> _Required work_
Please transcribe exactly the lines from the first line of the records below through the line containing "فراشناختی | |", including both, and omit all pictures.

[Stored data entries]

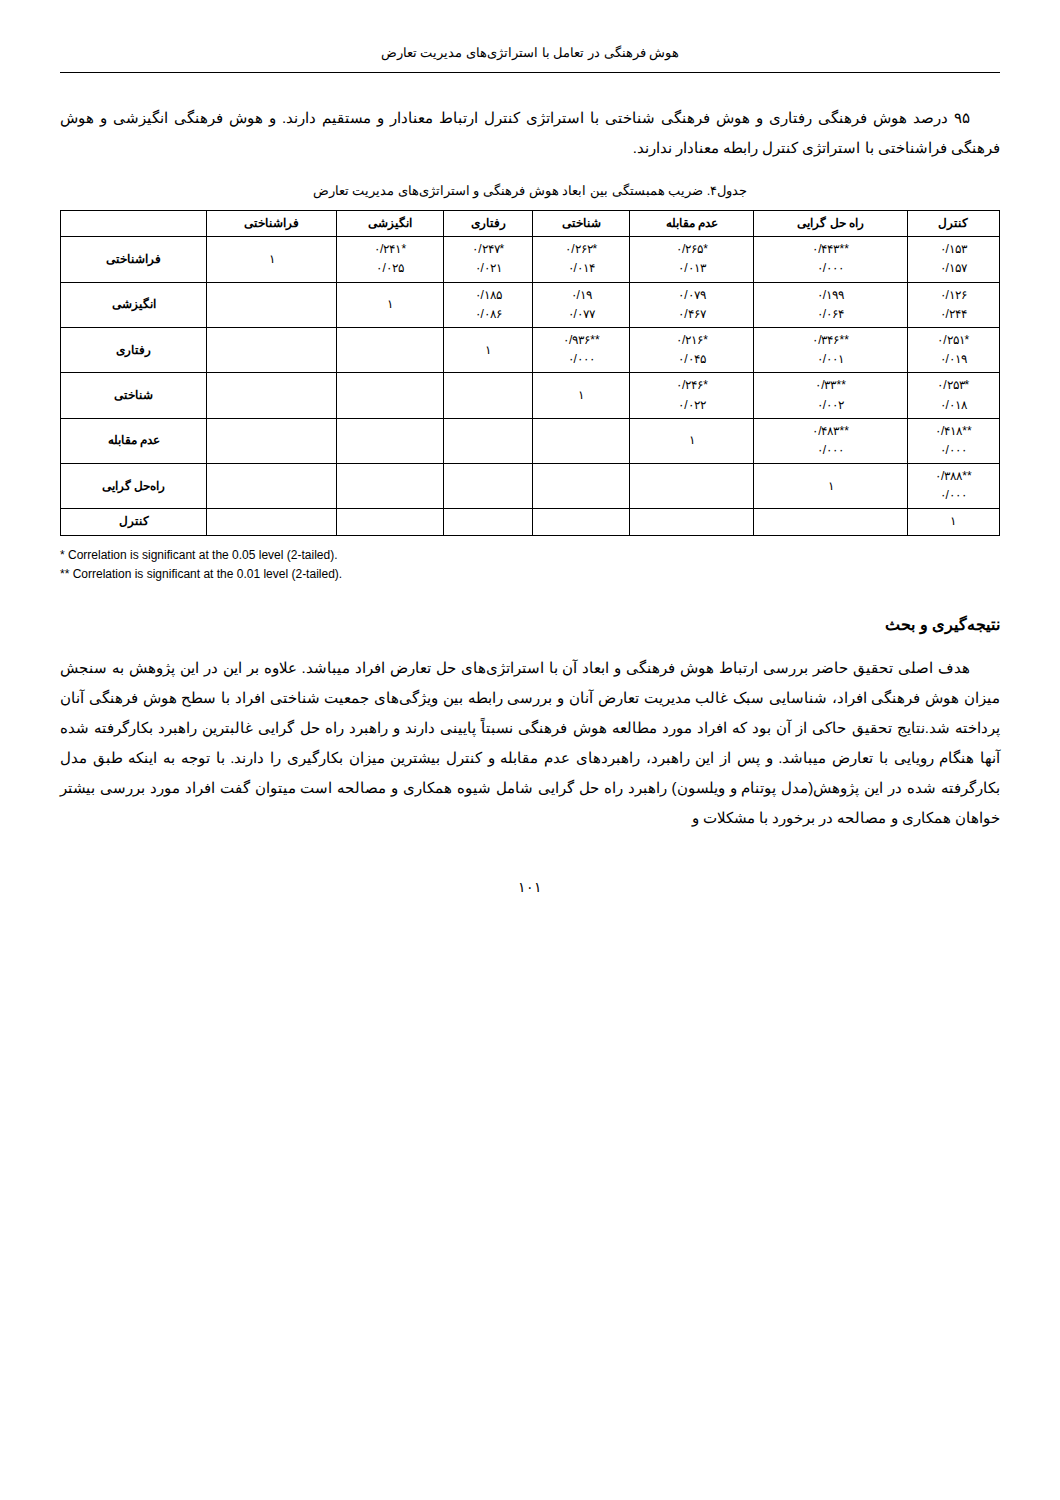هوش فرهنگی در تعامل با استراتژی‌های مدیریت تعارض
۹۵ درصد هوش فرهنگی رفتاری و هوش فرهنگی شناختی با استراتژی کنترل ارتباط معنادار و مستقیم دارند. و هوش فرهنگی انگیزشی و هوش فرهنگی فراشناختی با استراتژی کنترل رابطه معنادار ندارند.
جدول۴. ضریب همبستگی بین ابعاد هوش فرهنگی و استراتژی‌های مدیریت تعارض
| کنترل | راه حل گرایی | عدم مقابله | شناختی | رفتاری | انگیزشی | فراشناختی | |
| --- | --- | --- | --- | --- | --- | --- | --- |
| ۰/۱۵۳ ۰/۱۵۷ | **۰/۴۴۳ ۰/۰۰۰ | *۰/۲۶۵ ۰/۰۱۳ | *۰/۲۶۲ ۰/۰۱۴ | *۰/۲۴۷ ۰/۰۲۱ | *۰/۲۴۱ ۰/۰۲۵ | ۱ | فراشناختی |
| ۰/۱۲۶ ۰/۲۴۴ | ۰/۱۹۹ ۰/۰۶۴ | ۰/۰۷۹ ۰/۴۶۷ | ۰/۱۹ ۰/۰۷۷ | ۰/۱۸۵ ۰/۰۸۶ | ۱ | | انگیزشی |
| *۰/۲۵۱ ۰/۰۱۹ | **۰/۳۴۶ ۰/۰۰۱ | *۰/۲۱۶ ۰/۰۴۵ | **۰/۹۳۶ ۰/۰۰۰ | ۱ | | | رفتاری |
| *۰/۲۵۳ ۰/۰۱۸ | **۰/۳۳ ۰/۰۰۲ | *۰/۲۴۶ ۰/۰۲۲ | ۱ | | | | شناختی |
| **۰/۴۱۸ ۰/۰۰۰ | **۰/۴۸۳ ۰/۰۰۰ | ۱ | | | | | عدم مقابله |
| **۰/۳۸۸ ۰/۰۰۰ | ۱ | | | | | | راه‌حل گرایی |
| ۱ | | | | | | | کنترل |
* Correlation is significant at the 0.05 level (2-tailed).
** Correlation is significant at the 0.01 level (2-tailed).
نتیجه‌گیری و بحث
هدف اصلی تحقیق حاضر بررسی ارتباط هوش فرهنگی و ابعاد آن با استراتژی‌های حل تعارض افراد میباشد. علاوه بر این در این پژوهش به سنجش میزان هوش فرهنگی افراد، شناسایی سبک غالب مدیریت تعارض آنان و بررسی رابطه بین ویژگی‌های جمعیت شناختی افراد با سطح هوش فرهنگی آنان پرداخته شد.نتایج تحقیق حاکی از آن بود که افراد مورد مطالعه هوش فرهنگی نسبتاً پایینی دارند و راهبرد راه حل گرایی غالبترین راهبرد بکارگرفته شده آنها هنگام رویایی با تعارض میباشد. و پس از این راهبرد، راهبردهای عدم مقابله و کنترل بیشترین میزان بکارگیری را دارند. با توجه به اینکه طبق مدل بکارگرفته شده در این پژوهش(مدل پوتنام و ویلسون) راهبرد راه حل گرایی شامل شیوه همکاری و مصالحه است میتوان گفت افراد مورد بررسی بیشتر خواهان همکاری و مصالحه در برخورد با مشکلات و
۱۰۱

> _Your response_
هوش فرهنگی در تعامل با استراتژی‌های مدیریت تعارض
۹۵ درصد هوش فرهنگی رفتاری و هوش فرهنگی شناختی با استراتژی کنترل ارتباط معنادار و مستقیم دارند. و هوش فرهنگی انگیزشی و هوش فرهنگی فراشناختی با استراتژی کنترل رابطه معنادار ندارند.
جدول۴. ضریب همبستگی بین ابعاد هوش فرهنگی و استراتژی‌های مدیریت تعارض
| کنترل | راه حل گرایی | عدم مقابله | شناختی | رفتاری | انگیزشی | فراشناختی | |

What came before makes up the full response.